What is the parental bereavement bill?
It was announced in May that the parental bereavement bill has made its way through the final stages of the Commons with almost unanimous support, meaning it has now jumped through all the hurdles that it needed to go through before becoming law (with now the last stage being that the private member’s bill, ie. a bill that affects the public, will undergo further scrutiny in the House of Lords), having undergone its first meeting in the Lords on the 17th July, and its third reading on 24 July. However, what exactly does the Parental Bereavement (Leave and Pay) Bill entail, and who will it help? We take a look at what the potential is for this new breakthrough bill on bereavement leave.
The Parental Bereavement (Leave and Pay) Bill 2017-19
The bill, which is currently awaiting its Royal Assent prior to becoming statute is a bill that intends to introduce the right to paid bereavement leave after a parent has experienced the death of a child under the age of 18 or in full-time education. The bill wants to guarantee a legal entitlement of a minimum of two weeks leave, as well as pay for parents.
In terms of the reception it has received, it has been strongly supported by the Opposition, as well as the government, with the bill working alongside its initiative to further improve people’s rights and protections in the workplace.
What will the Parental Bereavement Bill mean for grieving parents?
At this moment in time, there is currently no legal requirements in place under the Employment Rights Act for employers to provide their employees with paid leave if they experience the bereavement of a child, which is what the proponents of the Parental Bereavement Bill want to change. As it stands, the only option available to grieving parents under the Employment Rights Act is the ability to take a ‘reasonable’ amount of unpaid time off work, in order to make arrangements and so forth due to the death of a dependant. Under the new bill, the right to leave would be available to bereaved parents from the very first day of employment. Given that in a survey by the Rainbow Trust revealed that over half of parents who were in employment when their child passed away did not feel like they were given adequate time to cope with the grief of losing their child, and with over 50 per cent of parents taking at least one month leave, this bill, once it comes into force, will be very warmly welcomed.
The Bill wants to make it into law that no grieving parents will end up being paid less than 90 per cent of their average weekly earnings whilst they are on bereavement leave or the statutory weekly rate of £139.58. It would ultimately come down to what is the lesser amount for the person in question. The right to pay would mean that it can be available for the grieving parents after they have been with the same employer for a minimum of 26 weeks.
It has been warmly received by children’s charities
A number of different charities have stated their delight with the recent news, and what it will mean for grieving families, who will be able to take time off work freely to make funeral plans without having to worry about losing money by taking leave. In a statement on the children’s charity The Rainbow Trust, the director of care Anne Harris, said that the:
“Rainbow Trust is delighted that this bill has passed the final hurdle to becoming law. While many employers have a compassionate approach, we know that this is not always the case. Providing all employed parents with a minimum entitlement to paid time off work will remove one more issue on which to negotiate with their employer at the most difficult times. This law will help to reduce the stress on many families as they come to terms with the death of their child.

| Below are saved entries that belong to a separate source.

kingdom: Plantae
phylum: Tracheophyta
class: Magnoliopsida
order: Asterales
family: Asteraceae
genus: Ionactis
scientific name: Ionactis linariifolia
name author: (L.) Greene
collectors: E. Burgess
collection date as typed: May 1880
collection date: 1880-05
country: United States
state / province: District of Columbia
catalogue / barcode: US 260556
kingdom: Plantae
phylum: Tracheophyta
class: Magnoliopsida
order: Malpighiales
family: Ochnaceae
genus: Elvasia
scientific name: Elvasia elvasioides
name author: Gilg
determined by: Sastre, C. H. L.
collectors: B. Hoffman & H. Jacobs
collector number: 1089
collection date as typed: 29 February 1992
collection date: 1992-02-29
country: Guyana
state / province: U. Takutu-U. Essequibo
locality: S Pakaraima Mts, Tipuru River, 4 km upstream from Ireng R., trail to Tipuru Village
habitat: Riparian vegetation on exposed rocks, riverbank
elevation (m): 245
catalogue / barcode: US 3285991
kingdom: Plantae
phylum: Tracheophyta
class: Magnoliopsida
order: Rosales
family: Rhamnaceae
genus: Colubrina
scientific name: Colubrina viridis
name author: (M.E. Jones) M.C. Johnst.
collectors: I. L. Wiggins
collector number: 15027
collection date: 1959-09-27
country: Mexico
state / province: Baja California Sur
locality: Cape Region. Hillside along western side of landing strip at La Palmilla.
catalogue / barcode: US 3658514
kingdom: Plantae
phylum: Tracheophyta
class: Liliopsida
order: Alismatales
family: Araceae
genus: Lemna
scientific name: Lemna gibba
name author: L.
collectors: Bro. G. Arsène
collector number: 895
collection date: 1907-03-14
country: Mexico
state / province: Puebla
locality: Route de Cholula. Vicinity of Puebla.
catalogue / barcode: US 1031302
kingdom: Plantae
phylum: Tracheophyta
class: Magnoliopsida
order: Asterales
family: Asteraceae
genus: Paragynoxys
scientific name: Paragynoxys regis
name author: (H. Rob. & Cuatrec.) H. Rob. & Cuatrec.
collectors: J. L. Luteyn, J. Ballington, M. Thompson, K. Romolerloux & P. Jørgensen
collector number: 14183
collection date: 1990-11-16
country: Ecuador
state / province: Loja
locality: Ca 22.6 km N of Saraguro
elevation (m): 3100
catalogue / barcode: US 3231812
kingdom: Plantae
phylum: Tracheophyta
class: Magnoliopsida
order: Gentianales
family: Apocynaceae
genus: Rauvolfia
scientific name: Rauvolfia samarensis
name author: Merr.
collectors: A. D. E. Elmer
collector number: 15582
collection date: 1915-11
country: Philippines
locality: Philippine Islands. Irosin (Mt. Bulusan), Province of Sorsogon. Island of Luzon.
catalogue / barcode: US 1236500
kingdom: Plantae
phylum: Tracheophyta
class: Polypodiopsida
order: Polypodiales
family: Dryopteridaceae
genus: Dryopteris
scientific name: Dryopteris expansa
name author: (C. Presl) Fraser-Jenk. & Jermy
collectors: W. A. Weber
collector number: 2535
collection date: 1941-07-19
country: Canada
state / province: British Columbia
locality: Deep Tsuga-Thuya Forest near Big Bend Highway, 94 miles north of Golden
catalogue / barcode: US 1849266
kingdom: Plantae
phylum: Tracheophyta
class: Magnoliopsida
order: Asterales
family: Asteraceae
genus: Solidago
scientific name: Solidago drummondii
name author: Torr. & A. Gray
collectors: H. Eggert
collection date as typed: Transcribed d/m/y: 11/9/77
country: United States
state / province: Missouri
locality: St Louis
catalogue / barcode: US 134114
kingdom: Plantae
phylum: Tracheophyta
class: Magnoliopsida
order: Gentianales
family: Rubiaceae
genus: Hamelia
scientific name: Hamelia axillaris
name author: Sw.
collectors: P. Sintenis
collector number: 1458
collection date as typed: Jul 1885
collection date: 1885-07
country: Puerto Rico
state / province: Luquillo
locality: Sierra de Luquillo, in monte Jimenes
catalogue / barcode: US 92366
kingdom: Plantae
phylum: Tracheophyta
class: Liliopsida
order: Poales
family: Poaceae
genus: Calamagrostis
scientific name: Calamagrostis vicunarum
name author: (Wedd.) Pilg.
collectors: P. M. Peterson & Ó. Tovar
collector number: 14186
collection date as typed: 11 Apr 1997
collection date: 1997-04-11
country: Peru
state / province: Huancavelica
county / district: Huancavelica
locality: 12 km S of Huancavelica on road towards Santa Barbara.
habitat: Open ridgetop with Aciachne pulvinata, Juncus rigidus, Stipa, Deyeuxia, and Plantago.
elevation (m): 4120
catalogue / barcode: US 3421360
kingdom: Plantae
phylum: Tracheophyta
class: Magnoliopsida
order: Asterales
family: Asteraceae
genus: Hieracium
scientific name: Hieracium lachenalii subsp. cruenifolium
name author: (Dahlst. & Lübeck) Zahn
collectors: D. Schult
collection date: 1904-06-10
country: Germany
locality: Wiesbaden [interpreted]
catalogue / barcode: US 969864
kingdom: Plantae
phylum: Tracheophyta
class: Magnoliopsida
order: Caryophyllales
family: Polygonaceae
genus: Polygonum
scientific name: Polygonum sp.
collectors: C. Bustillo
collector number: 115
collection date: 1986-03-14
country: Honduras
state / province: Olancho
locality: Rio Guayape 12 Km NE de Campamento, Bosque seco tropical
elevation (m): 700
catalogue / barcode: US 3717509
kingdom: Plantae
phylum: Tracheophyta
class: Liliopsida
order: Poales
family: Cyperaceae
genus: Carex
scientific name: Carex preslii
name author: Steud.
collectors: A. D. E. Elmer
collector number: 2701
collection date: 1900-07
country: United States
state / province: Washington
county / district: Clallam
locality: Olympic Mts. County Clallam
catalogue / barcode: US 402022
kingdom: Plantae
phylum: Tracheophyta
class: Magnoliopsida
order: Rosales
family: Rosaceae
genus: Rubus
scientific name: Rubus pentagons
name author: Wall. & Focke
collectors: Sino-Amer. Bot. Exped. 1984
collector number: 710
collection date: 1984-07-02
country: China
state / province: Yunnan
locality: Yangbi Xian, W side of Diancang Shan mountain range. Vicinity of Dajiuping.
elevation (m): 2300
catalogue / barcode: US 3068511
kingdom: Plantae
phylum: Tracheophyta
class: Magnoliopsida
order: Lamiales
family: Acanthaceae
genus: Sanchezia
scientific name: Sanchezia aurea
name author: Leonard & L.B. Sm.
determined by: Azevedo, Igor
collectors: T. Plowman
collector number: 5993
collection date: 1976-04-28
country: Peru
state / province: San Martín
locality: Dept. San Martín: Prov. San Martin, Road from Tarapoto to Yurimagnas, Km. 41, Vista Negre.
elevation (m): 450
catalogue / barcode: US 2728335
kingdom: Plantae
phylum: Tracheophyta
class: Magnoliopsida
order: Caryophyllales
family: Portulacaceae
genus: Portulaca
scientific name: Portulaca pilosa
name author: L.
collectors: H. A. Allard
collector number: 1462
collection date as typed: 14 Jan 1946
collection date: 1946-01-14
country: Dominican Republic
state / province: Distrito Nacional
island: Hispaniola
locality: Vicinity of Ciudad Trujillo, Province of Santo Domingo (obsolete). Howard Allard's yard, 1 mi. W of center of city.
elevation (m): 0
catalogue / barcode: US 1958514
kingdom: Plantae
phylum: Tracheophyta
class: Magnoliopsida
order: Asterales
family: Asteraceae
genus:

We look forward to seeing the full detail when the government responds to the recent consultation relating to the detail of the entitlement, and we hope that future legislation will provide similar entitlements for self-employed parents as well.”
Who created the bill?
The Parental Bereavement bill was brought forward by the Conservative MP Kevin Hollinrake as a result of a consultation with his Conservative colleague, Will Quince, who had experienced the death of his son as a result of a stillbirth at full term in late 2014. The campaign for statutory time off work for bereaved parents who are in full-time employment has also been aided by the bereaved mother Lucy Herd, who experienced her own son dying in an accident.
Speaking about the bill, Kevin Hollinrake MP said that “this is such an important Bill for parents going through the most terrible of times. There is little any of us can do to help, but at least we can make sure that every employer will give them time to grieve.”